An "alternate" climate summit organised by the well-known once-hippie community of Christiania here ran into trouble early on Tuesday when activists clashed with police, leading to 210 arrests. Police used dogs, batons, teargas, flash bombs and water cannons to disperse the activists.
The clash occurred at an overnight debate organised by the NGO Climate Justice Action. The organisers claimed that around midnight, police surrounded a bar where the debate was taking place, and set off teargas canisters all around.
Some of the speakers had been sharply critical of the Dec 7-18 UN climate summit going on here. Many NGOs have been attending the 'alternate' summit instead, saying people had to tackle climate change on their own because governments were not going to.
Police said five of those arrested were still in custody and had been charged with attacking policemen. Police official added that the authorities intervened when protesters set fire to barricades in front of Christiania, for long a self-proclaimed free zone in the city. Police also claimed to have seized several Molotov cocktails and fireworks during a search.
Denmark introduced special legislation prior to the UN summit allowing police to hold suspects without charge for up to 12 hours.
Long-time Christiania resident Oskar Dresling, who was listening to the debate, said: "There was no reason for this attack. They think that by attacking us while we party, we'll be afraid to come out on the streets this week.
"But we will not be deterred so easily. Climate change is too important an issue to be left to governments that terrorise their own people like this."
The entire Christiania area was cordoned off for over an hour.

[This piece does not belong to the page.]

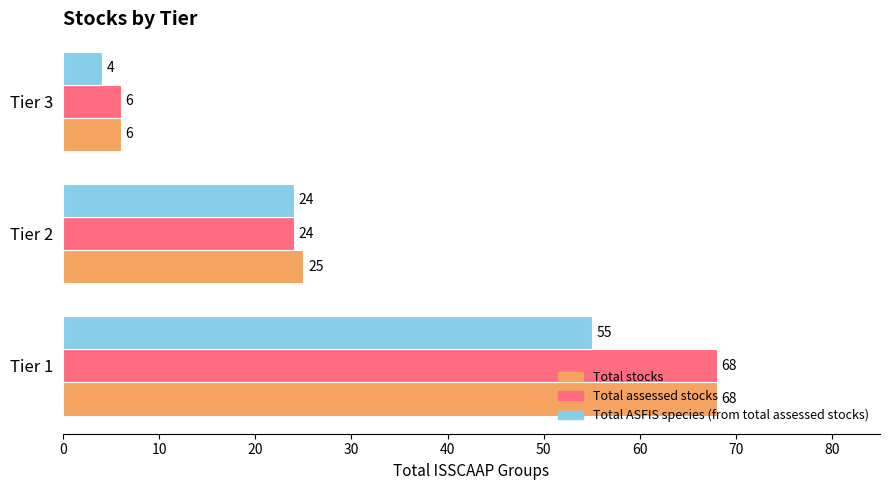

Which category has the lowest value across all series?

Tier 3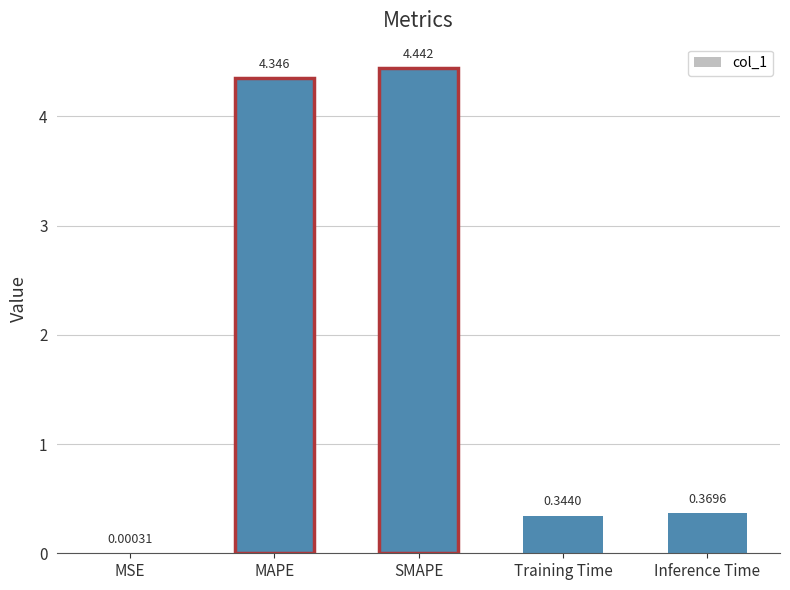

At which label is the value closest to 2?

Inference Time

Richard Bernard of Climate Justice Action said the arrested activists had been forced to squat on the street in the cold.
There had been a clash between police and activists last Saturday as well, leading to over 1,200 arrests, though only nine people had been charged and remained in custody Tuesday.
Christiania is a former army base, which since the 1970s has been a haven for the alternative movement in the Danish capital.